Offer Encouragement and Support
2It is important to provide your support no matter what. You cannot personally fix the patient’s depression, but your support and understanding do help. Sometimes people with depression may not recognize or acknowledge when they are depressed.
- Encourage treatment. It is imperative that the patient does and continues with treatment. Help them remember to take their medications and to keep appointments.
- Listen. Remind the patient that you want to understand how they feel and that you are ready to listen any time they need to talk. Remember that often just listening and being understanding is a powerful healing tool. Do not make judgments.
- Offer positive reinforcement. Those who suffer from depression judge themselves harshly. Remind the patient of their positive qualities and how much they mean to you and others. It is important to know that depression is not a personal weakness, but a medical condition that can get better with treatment.
- When you are concerned, speak gently with the patient about what you have noticed and why you are concerned.
- Ask what you can do to help. Offer assistance in doing tasks for or with the patient.
- Eliminate extra stress. Creating a regular routine can help a patient with depression feel more in control. Offer to help schedule a routine with the patient.
- Make a plan. Ask the patient or your loved one to join you for an activity, such as taking a walk, watching a movie or working on a hobby. Remember to never force the patient to do something they are not motivated to do.
Understand Suicide Risk
3Patients with depression are at an increased risk of suicide. Take all signs of suicidal behavior seriously and act immediately. Learn the warning signs of suicide. If you are a family caregiver, speak with your loved one’s nurse, doctor or trained health professional to learn these warning signs. Such warning signs include but are not limited to: stockpiling pills, withdrawing from social contact, doing risky or destructive things and giving away belongings.
- Speak with the person about your concerns and ask if they are contemplating suicide. Know that having a plan indicates a higher likelihood of attempting suicide.
- Seek help by calling the patient’s doctor or mental health provider.
- Keep the patient in a safe environment and if possible, eliminate things that could be used to attempt suicide, such as firearms or other weapons and medications.
- Call the suicide hotline number to speak with a trained counselor.In the United States, call the toll-free, 24-hour National Suicide Prevention Lifeline at 1-800-273-TALK (1-800-273-8255).
- Call 911 if the patient is in immediate danger of self-harm. Make sure someone stays with the patient at all times.

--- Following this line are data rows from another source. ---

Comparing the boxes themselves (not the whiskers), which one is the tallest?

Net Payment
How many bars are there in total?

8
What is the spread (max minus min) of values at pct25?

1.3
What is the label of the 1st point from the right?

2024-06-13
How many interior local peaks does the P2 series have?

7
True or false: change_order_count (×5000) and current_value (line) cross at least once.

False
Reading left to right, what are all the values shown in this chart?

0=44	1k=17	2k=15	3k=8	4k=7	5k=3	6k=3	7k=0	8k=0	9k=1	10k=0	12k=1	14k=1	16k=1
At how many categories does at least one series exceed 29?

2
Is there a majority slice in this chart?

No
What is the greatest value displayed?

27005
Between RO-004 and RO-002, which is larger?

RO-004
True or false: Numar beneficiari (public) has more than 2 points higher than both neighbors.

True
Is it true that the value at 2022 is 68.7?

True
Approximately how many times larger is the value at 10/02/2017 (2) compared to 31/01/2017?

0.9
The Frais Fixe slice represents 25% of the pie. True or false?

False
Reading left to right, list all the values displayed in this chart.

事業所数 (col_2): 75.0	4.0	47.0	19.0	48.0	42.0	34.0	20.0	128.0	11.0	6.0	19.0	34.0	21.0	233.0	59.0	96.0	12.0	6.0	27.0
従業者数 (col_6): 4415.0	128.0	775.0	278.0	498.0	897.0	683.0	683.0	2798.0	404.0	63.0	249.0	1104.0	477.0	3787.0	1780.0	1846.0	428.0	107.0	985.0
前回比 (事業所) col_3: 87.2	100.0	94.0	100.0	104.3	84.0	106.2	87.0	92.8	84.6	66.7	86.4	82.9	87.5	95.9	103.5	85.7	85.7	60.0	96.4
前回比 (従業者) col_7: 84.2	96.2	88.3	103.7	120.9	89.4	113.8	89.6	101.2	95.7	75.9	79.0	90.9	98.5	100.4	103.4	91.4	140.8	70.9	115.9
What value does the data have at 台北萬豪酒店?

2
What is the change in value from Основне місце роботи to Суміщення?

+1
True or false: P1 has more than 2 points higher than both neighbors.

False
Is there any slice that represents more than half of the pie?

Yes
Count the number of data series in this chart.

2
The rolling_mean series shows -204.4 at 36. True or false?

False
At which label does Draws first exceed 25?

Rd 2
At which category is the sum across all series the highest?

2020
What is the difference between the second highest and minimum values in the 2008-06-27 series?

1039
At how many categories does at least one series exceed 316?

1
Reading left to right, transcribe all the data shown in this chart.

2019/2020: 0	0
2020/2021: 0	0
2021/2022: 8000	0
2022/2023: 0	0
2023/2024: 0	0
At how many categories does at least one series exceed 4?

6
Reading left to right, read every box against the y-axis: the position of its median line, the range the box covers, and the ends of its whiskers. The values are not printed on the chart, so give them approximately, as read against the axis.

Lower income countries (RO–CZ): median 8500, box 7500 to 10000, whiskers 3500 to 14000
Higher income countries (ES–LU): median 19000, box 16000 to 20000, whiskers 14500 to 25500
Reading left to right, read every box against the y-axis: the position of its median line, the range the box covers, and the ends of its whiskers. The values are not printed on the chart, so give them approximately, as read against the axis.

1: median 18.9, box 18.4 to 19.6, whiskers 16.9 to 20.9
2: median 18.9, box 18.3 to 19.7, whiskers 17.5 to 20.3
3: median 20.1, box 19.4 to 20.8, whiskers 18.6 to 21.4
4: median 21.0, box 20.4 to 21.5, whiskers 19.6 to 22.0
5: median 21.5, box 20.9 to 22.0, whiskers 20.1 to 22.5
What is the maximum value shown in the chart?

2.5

4Most importantly, overcoming depression requires small steps, however it does take time and may require trying different types of treatments or medications. It is important that you have patience when dealing with someone who suffers from depression. Treatment may help some patients feel better not long after starting treatment while for others it may take longer. Also, never lash out in anger or frustration at the patient as it will only worsen the situation.
Battling depression is a daily challenge. However, by offering encouragement and support, showing empathy and being able to recognize warning signs, you will be able to help your patient or loved one have more “good days.”